─── Фрагмент страницы

Подмеченные еще недобрым Набоковым «длинные литературные пустоши» «Подростка» заметно тяготят Касторфа, да и по-габреляновски скабрезная интрига романа с детскими суицидами и адюльтерами ему скучна. Вместо словесной ткани актеры проигрывают механику романа — и кельнская продукция в этом смысле выглядит чистой иллюстрацией к русским формалистским, пост- и просто структуралистским рецепциям Достоевского от Анциферова до Цивьян, с калькулятором высчитывающих количество встреч персонажей и составляющих ландкарты их перемещений. Выстрелы, нежелательные беременности и подделки железнодорожных акций интересуют постановщика только как способ поддержать захлебывающийся от событий темп, выраженный переизбытком оборотов вроде «поскорее вышел» и «я вскочил перед Татьяной Павловной — она вскрикнула».
Касторф, словно не ведающие ни морали, ни этики китайские биологи, вторгается в геном не автора, как ему положено по профессии, но зрителя — меняя фазы и сна, и бодрствования, выматывая его на физиологическом уровне.
Умный актер Николай Сидоренко, исполнитель заглавной роли, не хуже режиссера и тартуских семиотиков понимает, что его Подросток, конечно, никакой не главный герой, а мотор, закручивающий «брожение и движение» в водевильном саспенсе Достоевского. Это еще одна удача кельнской драмы — заполучить вместе с Касторфом этого вчерашнего выпускника берлинского Университета искусств, способного равномерно и масштабно заполнять пространства Денича все пять часов кряду, то свисая на шведской стенке, то бегая с ампирной кушеткой на голове, то втискиваясь в птичью клетку. Герой-любовник не сбивается при этом на прыщавый пубертат в тисках куда более опытных метресс — Софии Буртчер и Мелани Кречманн. Когда надо, он способен торжественно выгулять шубу на голое тело и провести полноценный бизнес-тренинг с залом («Но будь я богат, как Ротшильд, — кто будет справляться с лицом моим и не тысячи ли женщин, только свистни, налетят ко мне с своими красотами?»). В речевом измерении Сидоренко снова угадывается диапазон Volksbühne: пятиэтажный мат, которым выросший в орехово-борисовских и хемницких (бывш. карл-маркс-штадтских) дворах jeune premier в паре мест приперчил роль, ловко встраивается в звуковой дизайн Касторфа.

──────
─── Сохраненные данные

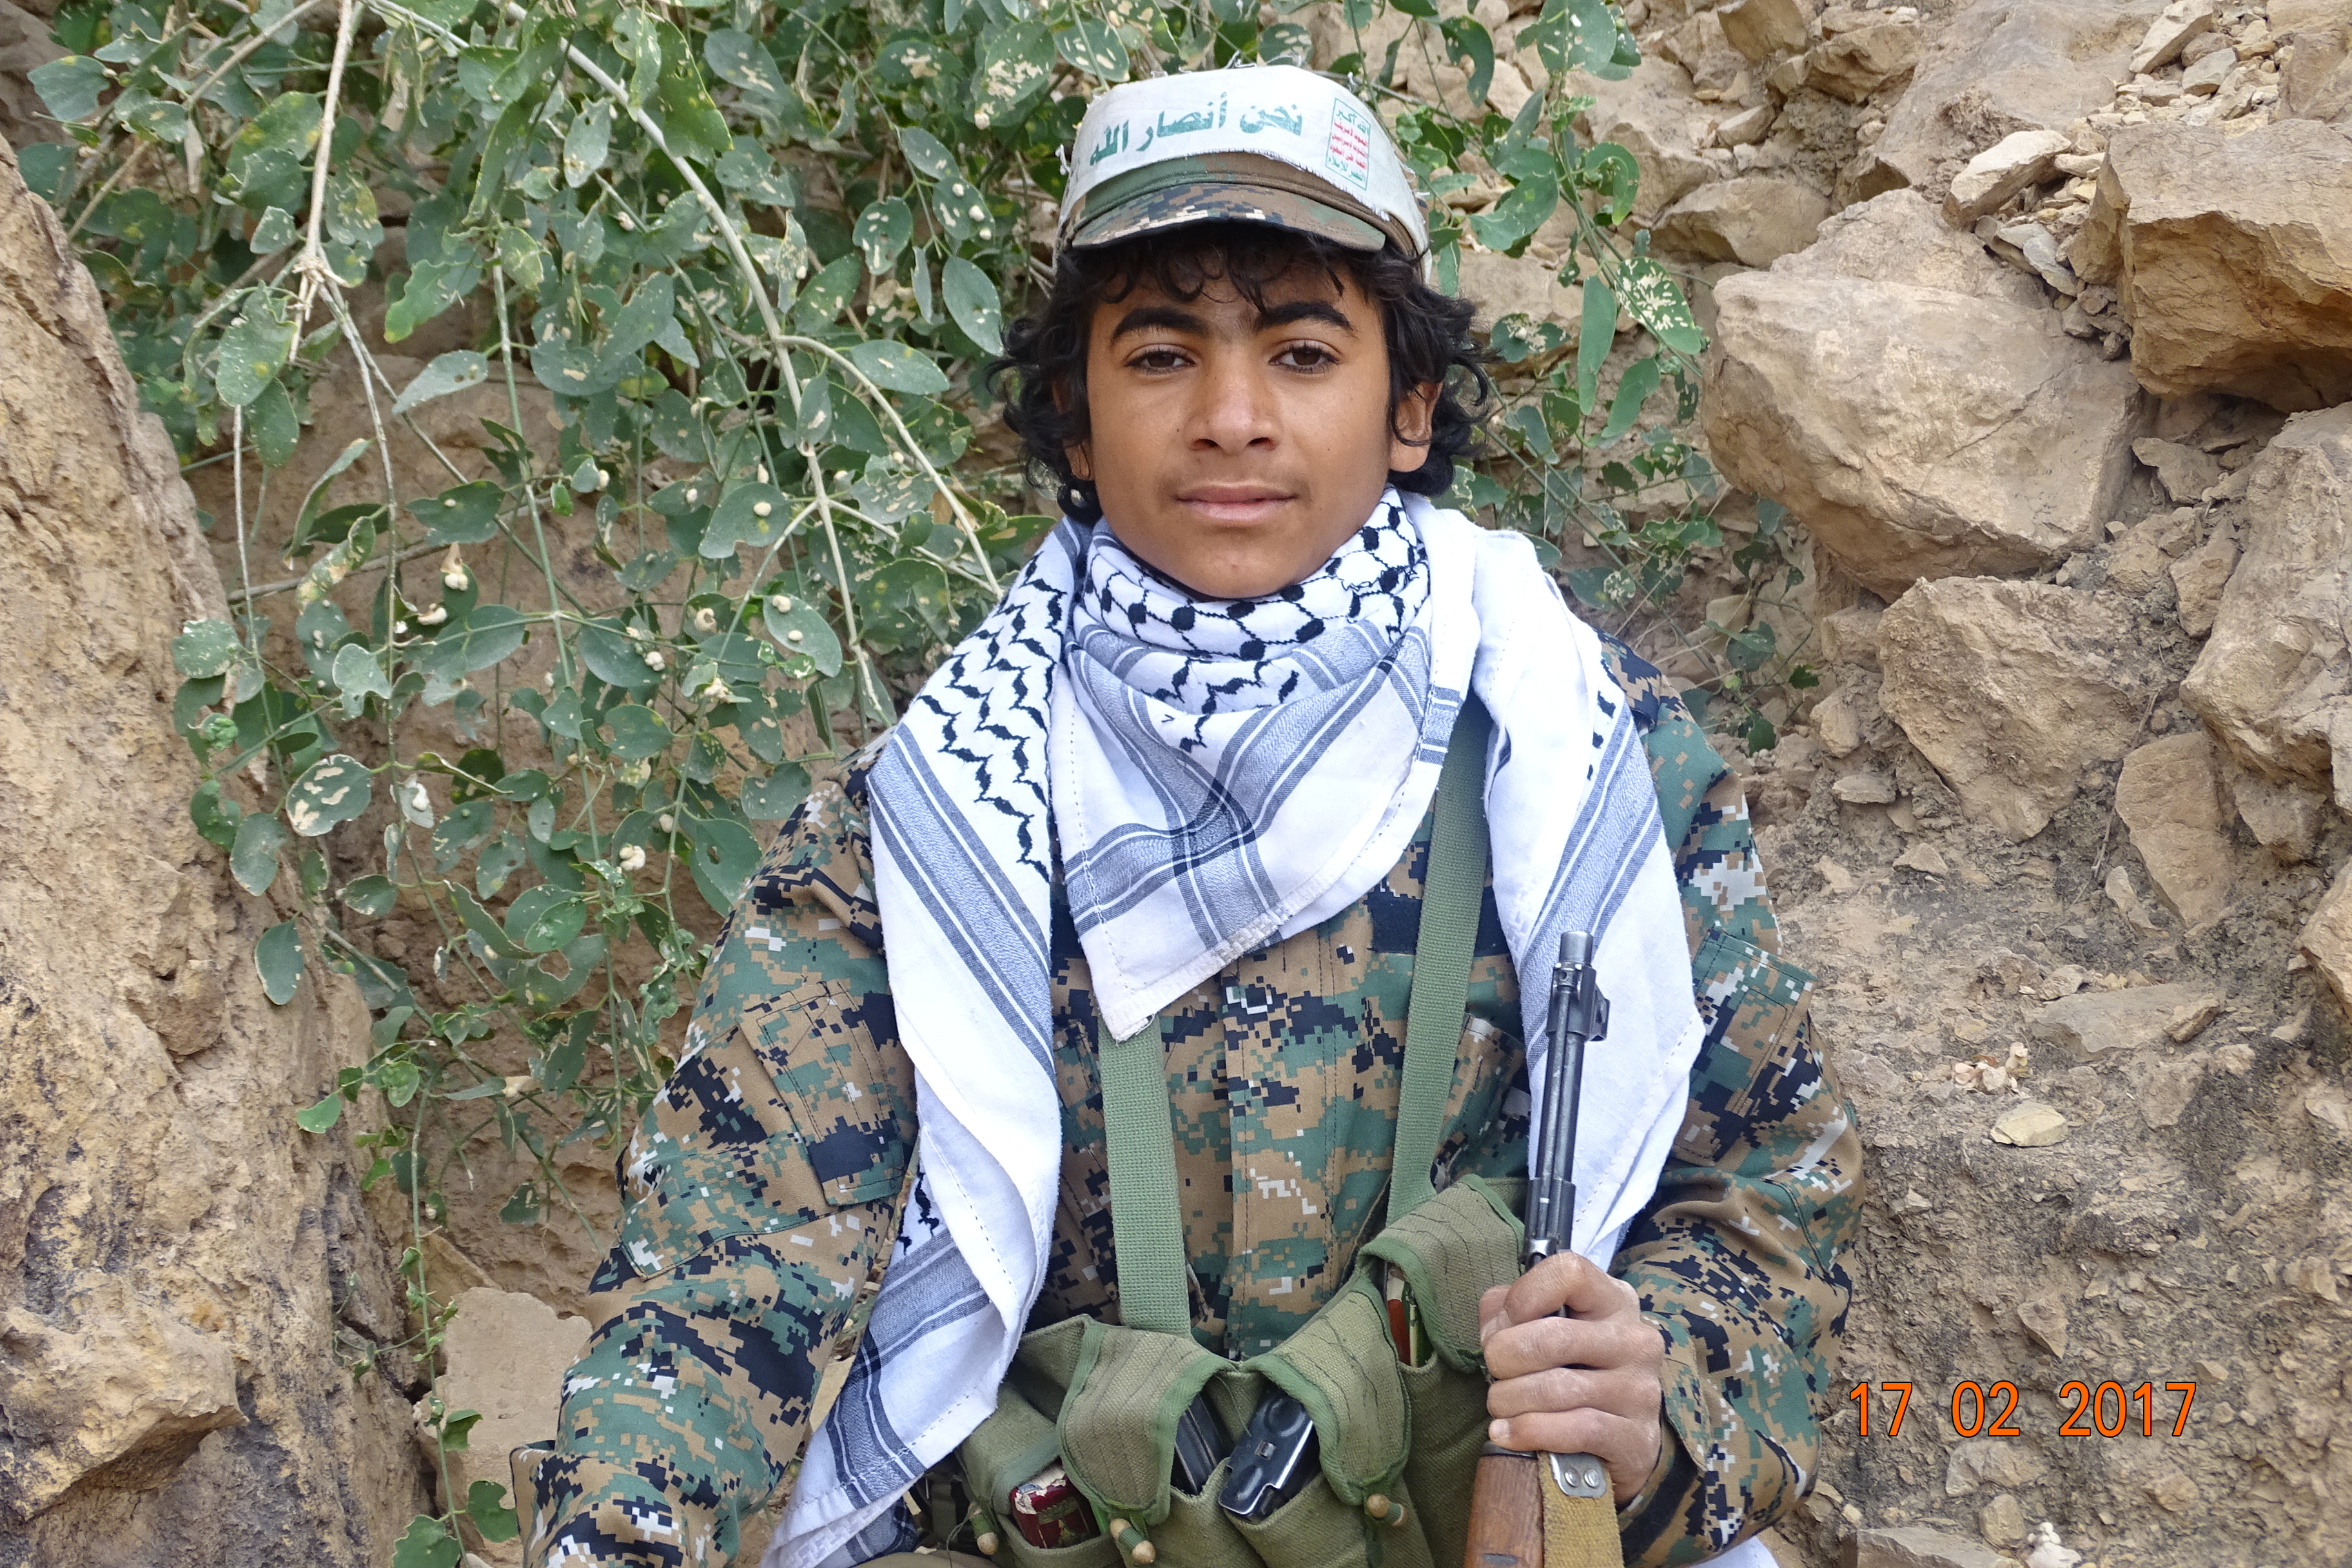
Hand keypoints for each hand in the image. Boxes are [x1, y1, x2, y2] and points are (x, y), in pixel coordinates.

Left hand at [1478, 1251, 1665, 1503]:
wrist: (1612, 1440)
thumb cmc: (1569, 1371)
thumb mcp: (1542, 1328)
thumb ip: (1508, 1310)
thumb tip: (1493, 1326)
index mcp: (1613, 1300)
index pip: (1569, 1272)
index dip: (1523, 1296)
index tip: (1504, 1325)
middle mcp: (1636, 1339)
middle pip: (1553, 1337)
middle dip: (1504, 1358)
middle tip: (1493, 1374)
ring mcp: (1640, 1390)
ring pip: (1558, 1388)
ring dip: (1510, 1399)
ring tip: (1498, 1406)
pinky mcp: (1637, 1437)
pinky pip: (1575, 1430)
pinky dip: (1529, 1431)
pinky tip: (1507, 1434)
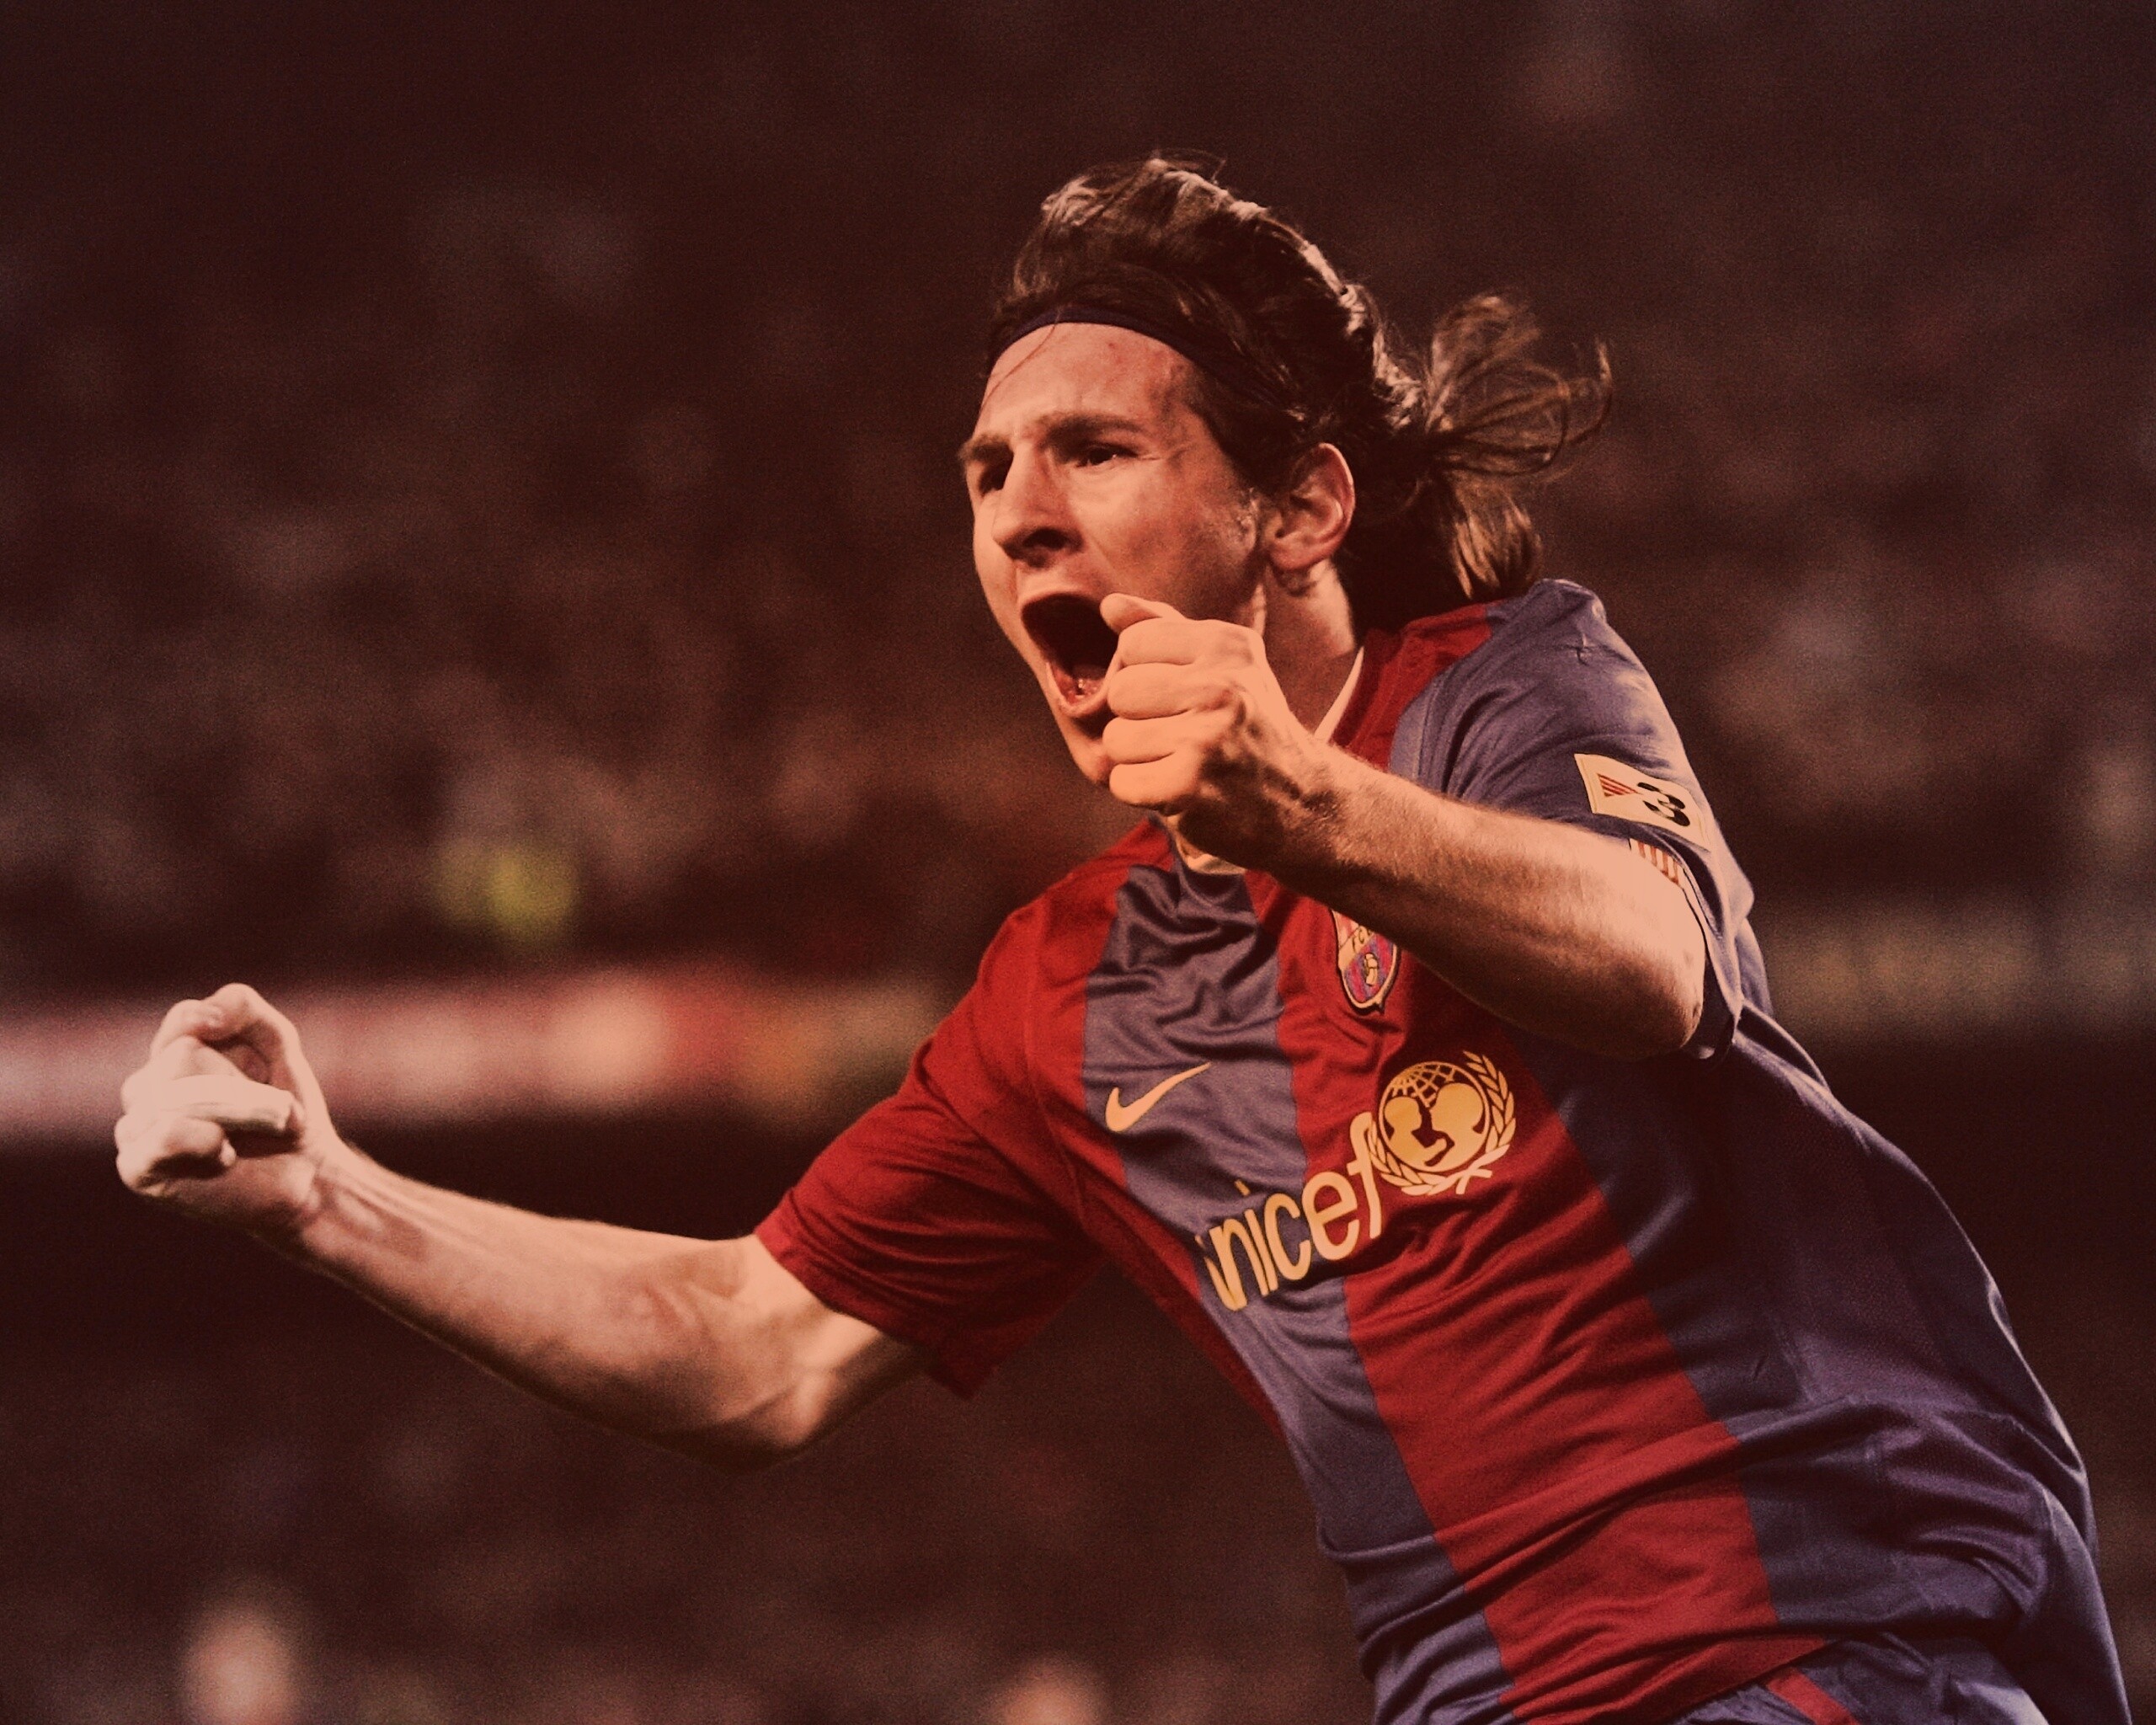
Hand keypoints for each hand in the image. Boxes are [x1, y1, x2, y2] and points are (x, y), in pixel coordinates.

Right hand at [115, 983, 349, 1243]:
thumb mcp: (277, 1042)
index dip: (230, 1038)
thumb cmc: (288, 1107)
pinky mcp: (137, 1168)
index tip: (266, 1064)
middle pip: (183, 1057)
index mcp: (172, 1053)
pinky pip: (160, 1135)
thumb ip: (241, 1007)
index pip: (186, 1020)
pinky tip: (223, 1155)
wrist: (305, 1175)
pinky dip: (202, 1139)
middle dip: (243, 1086)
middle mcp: (145, 1087)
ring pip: (173, 1096)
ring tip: (256, 1135)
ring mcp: (135, 1127)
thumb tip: (199, 1019)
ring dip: (238, 1114)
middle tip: (274, 1114)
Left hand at [1098, 593, 1333, 869]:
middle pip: (1121, 690)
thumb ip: (1163, 628)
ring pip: (1116, 738)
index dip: (1146, 673)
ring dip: (1138, 759)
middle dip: (1138, 718)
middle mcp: (1221, 685)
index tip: (1182, 696)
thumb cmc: (1248, 727)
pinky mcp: (1191, 785)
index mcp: (1227, 645)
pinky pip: (1122, 781)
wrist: (1301, 801)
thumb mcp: (1222, 664)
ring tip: (1180, 762)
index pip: (1134, 642)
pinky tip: (1178, 790)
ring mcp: (1207, 737)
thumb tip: (1110, 603)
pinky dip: (1141, 792)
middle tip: (1180, 734)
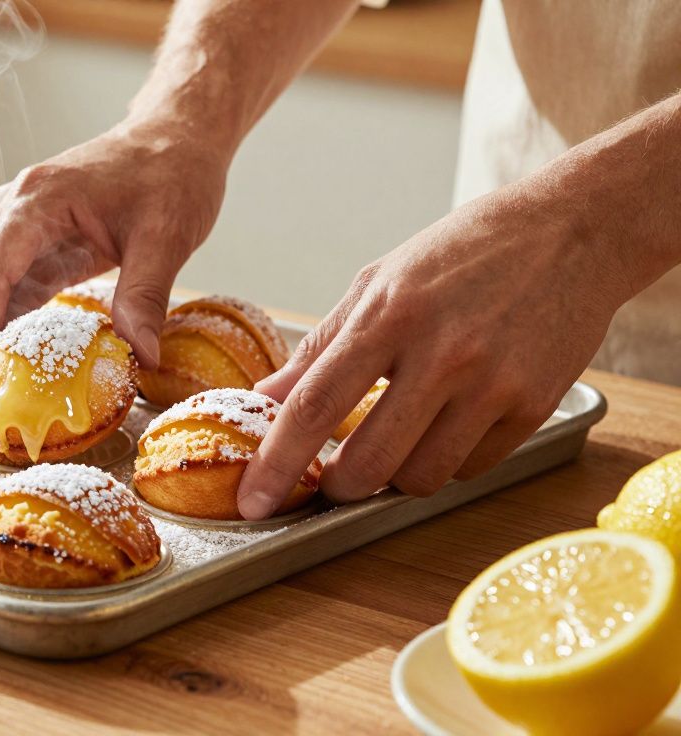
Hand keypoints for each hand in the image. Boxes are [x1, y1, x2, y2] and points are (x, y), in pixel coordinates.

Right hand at [0, 122, 229, 392]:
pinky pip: (3, 284)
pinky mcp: (30, 238)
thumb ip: (145, 295)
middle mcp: (14, 208)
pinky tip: (11, 357)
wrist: (176, 135)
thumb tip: (140, 357)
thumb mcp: (167, 236)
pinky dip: (0, 320)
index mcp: (38, 201)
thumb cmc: (172, 173)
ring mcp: (17, 222)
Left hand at [236, 188, 632, 518]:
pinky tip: (448, 423)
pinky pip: (471, 468)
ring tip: (398, 437)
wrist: (572, 231)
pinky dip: (447, 461)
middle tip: (334, 476)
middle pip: (367, 462)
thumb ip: (320, 347)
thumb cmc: (464, 253)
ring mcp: (492, 384)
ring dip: (395, 476)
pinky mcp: (534, 406)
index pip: (314, 406)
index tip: (251, 501)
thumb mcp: (379, 281)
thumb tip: (265, 397)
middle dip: (339, 486)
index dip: (276, 463)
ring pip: (420, 477)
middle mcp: (440, 353)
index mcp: (388, 315)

──────

### [Текст задания]
Перепиши из отрывка о спектакле по «Подростку» без изменений всё, начиная со слов «Касторф, словно не» и вниз до слов «на физиологическом уровне.».

### [Ответ к упражнению]
Касторф, словно не ведающие ни морали, ни этики китайские биологи, вторгается в геном не автора, как ему положено по профессии, но зрителя — меняя фазы и сна, и бодрствования, выматывая его на физиологическом уровне.